The UK produces 500,000 tonnes of waste coffee grounds a year. When disposed of via landfill, it emits methane, a greenhouse gas that’s twenty eight times more potent than carbon dioxide.
One guy trying to solve the issue is Arthur Kay. A UCL architecture graduate, he founded tech start-up bio-bean after realising that one of the biggest keys to efficiently running a coffee shop is minimising coffee ground waste.
In the last four years, the London-based company have launched the world’s first coffee ground recycling centre in Cambridgeshire, where they are developed into clean biofuel and then processed into super sustainable sources of energy.
At bio-bean, grounds are collected from coffee shops and train stations around the country. These are transported to their HQ and broken down into super sustainable energy sources.
For instance, their biofuel pellets are a fuel alternative for industrial boilers, and the latest exciting development is a range of coffee logs for burning in stoves and chimineas. Because coffee is more calorific than wood, they also burn for longer.
Priced at £9.99 for a bag of 16, the coffee logs are available from places like Abel & Cole and Ocado.
“We don’t think sustainability should cost the Earth, quite literally,” Tom Bage, head of communications at the business tells us.
Following in the steps of indie coffee shops, huge brands and companies are increasingly getting in on the coffee recycling action.
Last year, bio-bean began collecting Costa’s coffee waste from 800 of their coffee shops. They dispose of 3,000 tonnes of Costa’s waste coffee grounds each year, saving 360 tonnes of carbon dioxide emissions annually.
“We love that we work with different coffee companies, big and small. Costa have been a fantastic support – we are collecting and recycling 75 million cups of their coffee a year,” Tom says.

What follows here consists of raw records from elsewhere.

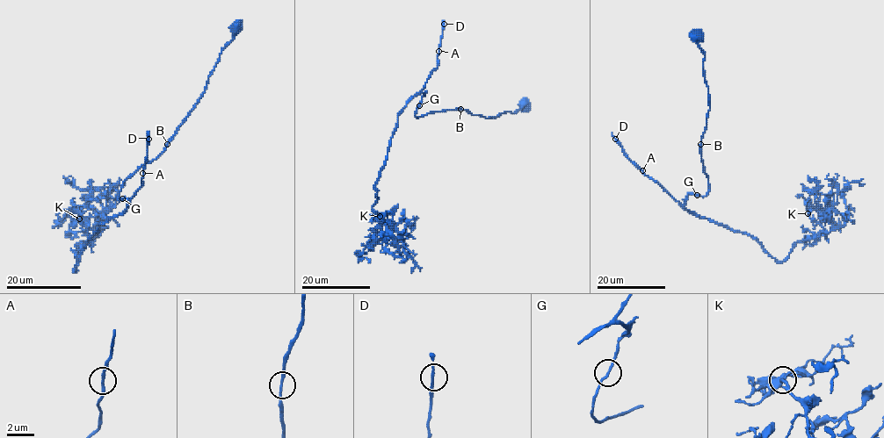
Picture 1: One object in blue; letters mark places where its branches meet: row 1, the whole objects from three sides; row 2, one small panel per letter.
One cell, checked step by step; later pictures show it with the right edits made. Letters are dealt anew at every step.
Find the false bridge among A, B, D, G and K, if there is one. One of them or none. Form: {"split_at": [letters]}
{"split_at": []}

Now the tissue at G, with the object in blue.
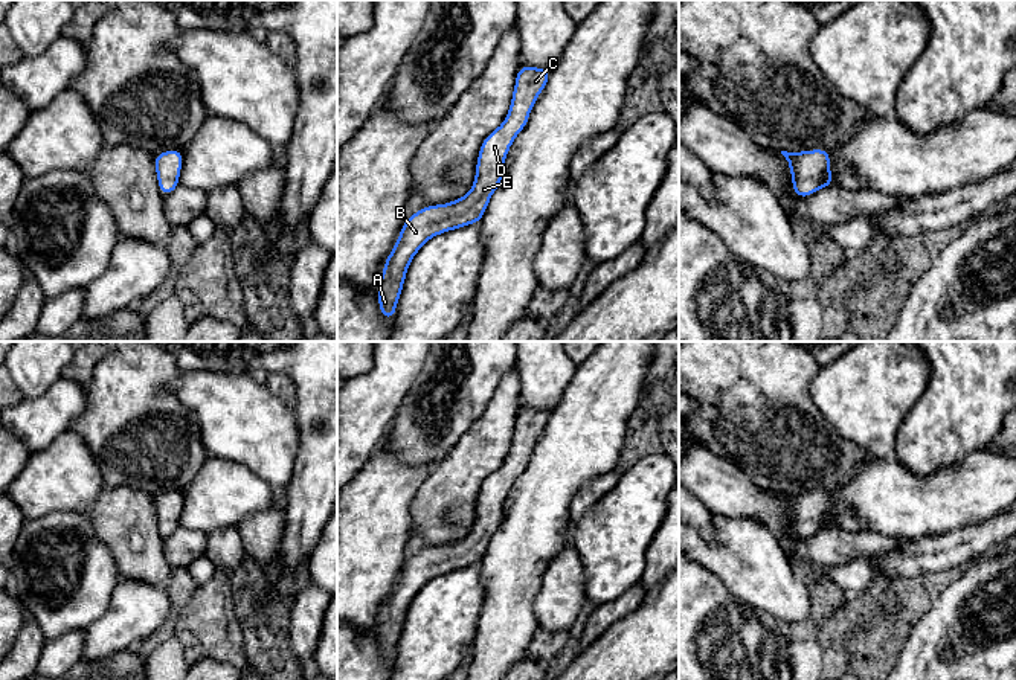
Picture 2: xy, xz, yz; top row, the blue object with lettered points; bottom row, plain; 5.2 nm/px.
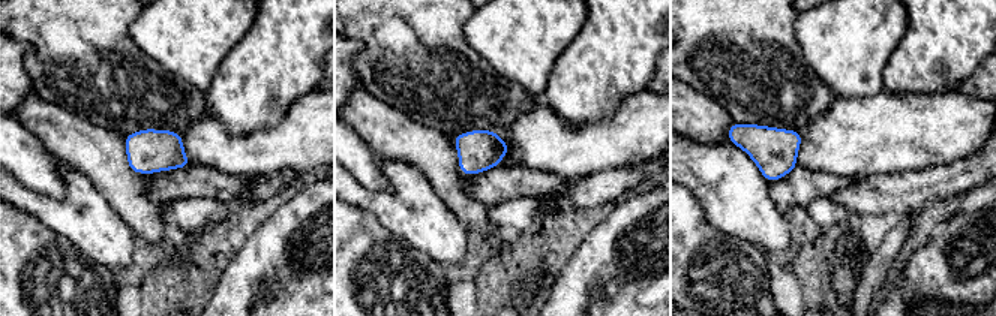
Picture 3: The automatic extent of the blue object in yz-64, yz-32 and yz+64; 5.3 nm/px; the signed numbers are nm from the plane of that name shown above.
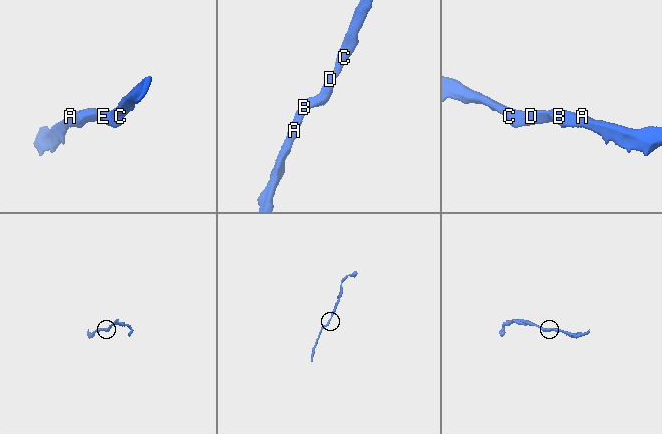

“There are so many reasons for companies to recycle their coffee grounds, but the key ones are to save money and to cut carbon. We take it away as cheaply as we can, immediately cutting the carbon footprint.”
Every stage of the process is kept as carbon-neutral as possible, including the methods used to transport the coffee grounds to bio-bean HQ.
“We work with waste management companies, who collect the coffee grounds for us in the most carbon efficient way that we can manage. An important thing is keeping the lowest amount of trucks on the road as possible,” Tom says.
Smart cookies that they are, bio-bean have targeted the country’s most concentrated areas of coffee drinkers: London’s offices and train stations. One of their first partnerships was with Network Rail trains, ensuring that the waste grounds from the all-important morning commute latte is disposed of sustainably.
“We collect grounds from all cafés on the Canary Wharf estate and have plans to expand into the offices,” Tom says.
This summer, founder Arthur Kay even spoke of the possibility of London’s red buses running on coffee biofuel in the future.
The possibility of the country’s energy being partially run by our recycled coffee grounds is an exciting concept, and one that Tom says has “captured the public’s imagination.”
Above all, he reckons that coffee drinkers and the shops that serve them need to keep it environmental.
“We have a responsibility to deal with our consumption in a sustainable way.